Unlike the currently available light-based bioprinters, which rely on digital light processing (DLP), TissueRay uses masked stereolithography (MSLA) technology. The critical difference between DLP-based printers and TissueRay’s technology is that it utilizes an array of light-emitting diodes combined with an LCD mask to shape the light image instead of using a digital light projector. Thus, the printing accuracy is fixed and does not depend on how well you can zoom the lens, as with DLP. The TissueRay carries a 4K screen, which results in a 35 μm XY resolution. The printer accepts Petri dishes of any size up to 60 mm and can print objects up to 7 cm in height.
The MSLA TissueRay 3D bioprinter will retail for €11,999 (about $14,000), but until the end of 2021, it will be available for pre-order at a 20%-discounted rate. The price tag continues the aggressive pricing strategy TissueLabs had demonstrated since the launch of their extrusion-based system, about one year ago, when TissueStart was made available for around €4,999 (currently it costs €5,999). Once again, TissueLabs is halving the prices of similar products. The company expects it to be a catalyst for more researchers to access biofabrication technologies and, consequently, bring bioprinting-based therapies to the clinical practice sooner.
“We believe cutting-edge technologies in healthcare should be available for the most users possible. Otherwise, the time it takes for therapies based on such technologies to arrive for the patients is incompatible with the urgency life-threatening diseases impose. Reducing the prices for the end-customer is our commitment to make bioprinting-based therapies a step closer to those who need them.”, said Dr. Liguori.

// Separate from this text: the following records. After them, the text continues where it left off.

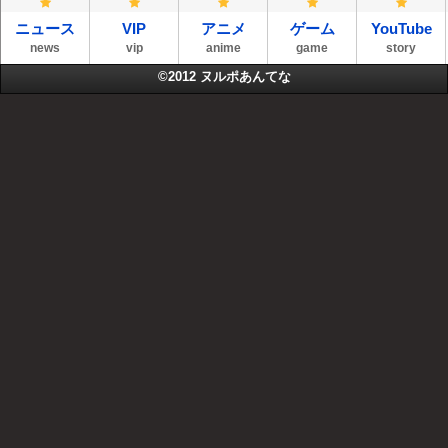
ニュース
VIP
アニメ
ゲーム
YouTube
news
vip
anime
game
story
©2012
ヌルポあんてな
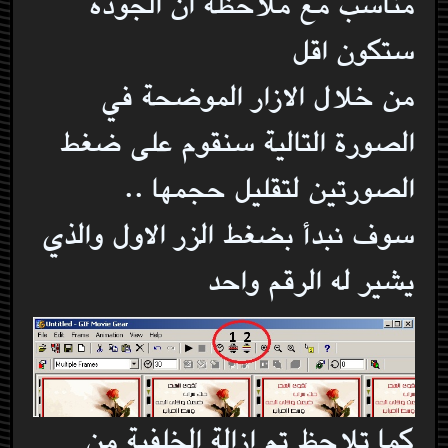
مناسب مع ملاحظة ان الجودة
ستكون اقل
من خلال الازار الموضحة في
الصورة التالية سنقوم على ضغط
الصورتين لتقليل حجمها ..
سوف نبدأ بضغط الزر الاول والذي
يشير له الرقم واحد
كما تلاحظ تم ازالة الخلفية من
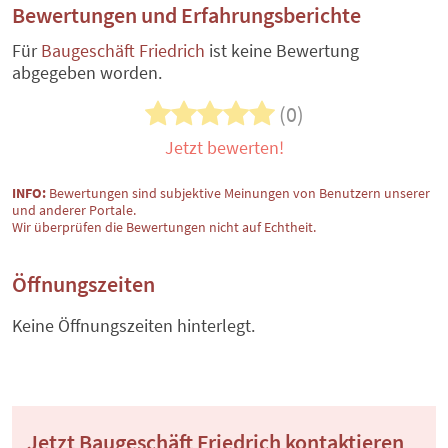
Bewertungen und Erfahrungsberichte
Für
Baugeschäft Friedrich
ist keine Bewertung
abgegeben worden.
(0)
Jetzt bewerten!
INFO:
Bewertungen sind subjektive Meinungen von Benutzern unserer
und anderer Portale.
Wir überprüfen die Bewertungen nicht auf Echtheit.
Öffnungszeiten
Keine Öffnungszeiten hinterlegt.
Jetzt Baugeschäft Friedrich kontaktieren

Besides the light-based bioprinter, TissueLabs will also offer the bioinks to be used with the hardware platform. Additionally to PEGDA and GelMA-based bioinks, the startup will also provide tissue-specific bioinks. Currently, TissueLabs already offers such bioinks – available for 15 different tissues – for extrusion bioprinting, under the commercial name of MatriXpec™. They plan to have the same options available for light-based bioprinting, including alternatives for the following tissues: Adipose, Bone, Brain, Cartilage, Colon, Kidney, Liver, Lung, Muscle, Myocardium, Pancreas, Skin, Spleen, Stomach, and Vascular.

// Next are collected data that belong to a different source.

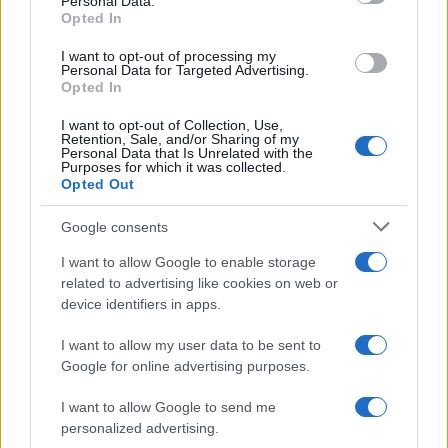
Personal Data.
a
w
n
h
h
Opted In
ce
it
te
at
a
I want to opt-out of processing my
Articolo precedente
Personal Data for Targeted Advertising.
b
te
re
s
re
Prossimo articolo
Opted In
o
r
st
A
I want to opt-out of Collection, Use,
Retention, Sale, and/or Sharing of my
o
p
Personal Data that Is Unrelated with the
NOTIZIE RECENTI
Purposes for which it was collected.
k
p
Opted Out
Olbia, le previsioni meteo per lunedì 10 agosto
Google consents
2026
I want to allow Google to enable storage
related to advertising like cookies on web or
device identifiers in apps.
Le ultime offerte di lavoro a Olbia e in Gallura
I want to allow my user data to be sent to
Google for online advertising purposes.
Cumuli di rifiuti a Santa Teresa Gallura, la
I want to allow Google to send me
segnalazione dei residenti
personalized advertising.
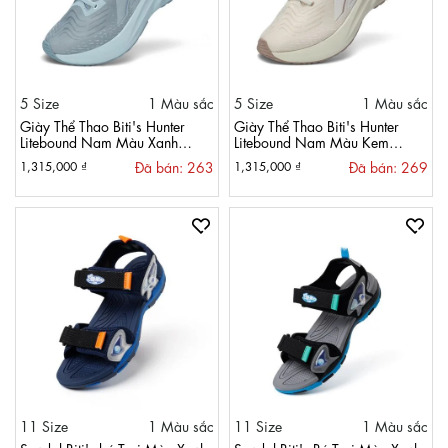
5 Size
1 Màu sắc
5 Size
1 Màu sắc
Giày Thể Thao Biti's Hunter
Giày Thể Thao Biti's Hunter
Litebound Nam Màu Xanh
Litebound Nam Màu Kem
Dương Lợt HSM009900XDL
HSM009900KEM
Đã bán: 263
Đã bán: 269
1,315,000 ₫
1,315,000 ₫
11 Size
1 Màu sắc
11 Size
1 Màu sắc
Sandal Biti's bé Trai Màu Xanh
Sandal Biti's Bé Trai Màu Xanh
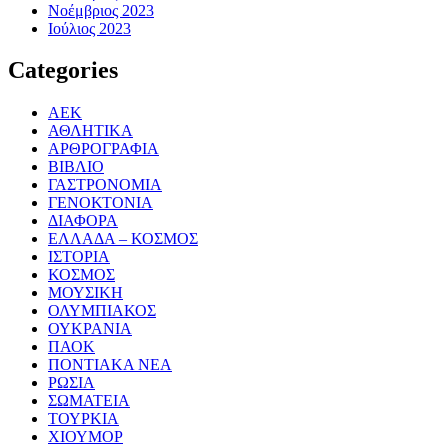
Νοέμβριος 2023
Ιούλιος 2023
Categories
ΑΕΚ
ΑΘΛΗΤΙΚΑ
ΑΡΘΡΟΓΡΑΦΙΑ
ΒΙΒΛΙΟ
ΓΑΣΤΡΟΝΟΜΙΑ
ΓΕΝΟΚΤΟΝΙΑ
ΔΙΑΦΟΡΑ
ΕΛΛΑΔΑ – ΚΟΣΜΟΣ
ΙΣΤΟΡΙΑ
ΚΟΣΜΟΣ
ΜΟΥΣΙΚΗ
ΟΛΥΜΠΙΑΚΟΣ
ΟΥΚΡΑΝΙΑ
ΠΑΟΚ
ΠΟΝΤΙΑΚΑ ΝΕΑ
ΡΩΣΙΑ
ΣΩΜΑΤΕΙΑ
ΤΟΥΡΚΙΑ
ΧΙΟΥΜΟΡ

TissueLabs quickly became a popular name in bioprinting for researchers in academia and the private sector. The company’s technologies are now featured in dozens of laboratories worldwide, located in over 15 different countries. Since the startup was founded, it has raised around US$ 700,000 among research grants and private investments, a modest sum considering the advances the startup has made so far. For his work leading TissueLabs, Dr. Liguori was named a ‘Forbes Under 30’ and elected by the MIT Technology Review as an ‘MIT Innovator Under 35’. Recently, TissueLabs was awarded as one of the top finalists of MassChallenge Switzerland out of over 1,000 other startups.